Posted by Haijun Cao <ha...@kindsight.net>.

That I don't know, I would be interested to know too. Maybe you can
establish a baseline (a program that does wordcount and but not using
mapred) first?

Haijun

-----Original Message-----
From: Yair Gottdenker [mailto:yair@cotendo.com] 
Sent: Tuesday, July 01, 2008 1:15 AM
To: core-user@hadoop.apache.org
Subject: RE: Hadoop - is it good for me and performance question

Thanks for your reply Haijun,

Do you know what makes Hadoop run so slow? I have been trying to figure
it out my self but I can't imagine anything so complicate that justifies
hadoop performance and latency.

-----Original Message-----
From: Haijun Cao [mailto:haijun@kindsight.net] 
Sent: Monday, June 30, 2008 9:33 PM
To: core-user@hadoop.apache.org
Subject: RE: Hadoop - is it good for me and performance question

Not sure if this will answer your question, but a similar thread
regarding hadoop performance:

http://www.mail-archive.com/core-user@hadoop.apache.org/msg02878.html

Hadoop is good for log processing if you have a lot of logs to process
and you don't need the result in real time (e.g. you can accumulate one
day's log and process them in one batch, latency == 1 day). In another
word, it shines with large data set batch (long latency) processing.  It
is good at scalability (scale out), not at increasing single
core/machine performance. If your data fits in one process, then using a
distributed framework will probably slow it down.

Haijun

-----Original Message-----
From: yair gotdanker [mailto:yairgot@gmail.com] 
Sent: Sunday, June 29, 2008 4:46 AM
To: core-user@hadoop.apache.org
Subject: Hadoop - is it good for me and performance question

Hello all,

I am newbie to hadoop, The technology seems very interesting but I am
not
sure it suit my needs.  I really appreciate your feedbacks.

The problem:

I have multiple logservers each receiving 10-100 mg/minute. The received
data is processed to produce aggregated data.
The data process time should take few minutes at top (10 min).

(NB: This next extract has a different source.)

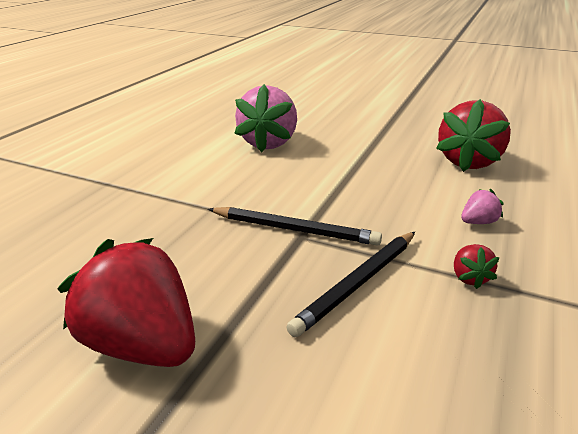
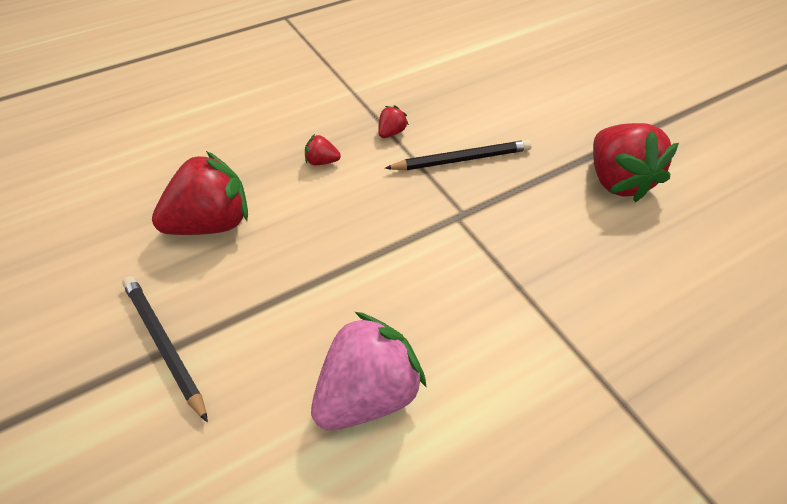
camera: 145 degrees left, 20 degrees up
(294, 229) = (464, 222): black pencil -> black pencil (164, 345)
(478, 222) = (322, 162): pink strawberry -> red strawberry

In addtion, I did some performance benchmark on the workcount example
provided by quickstart tutorial on my pc (pseudo-distributed, using
quickstart configurations file) and it took about 40 seconds!
I must be missing something here, I must be doing something wrong here
since
40 seconds is way too long!
Map/reduce function should be very fast since there is almost no
processing
done. So I guess most of the time spend on the hadoop framework.

I will appreciate any help  for understanding this and how can I
increase
the performance.
btw:
Does anyone know good behind the schene tutorial, that explains more on
how
the jobtracker/tasktracker communicate and so.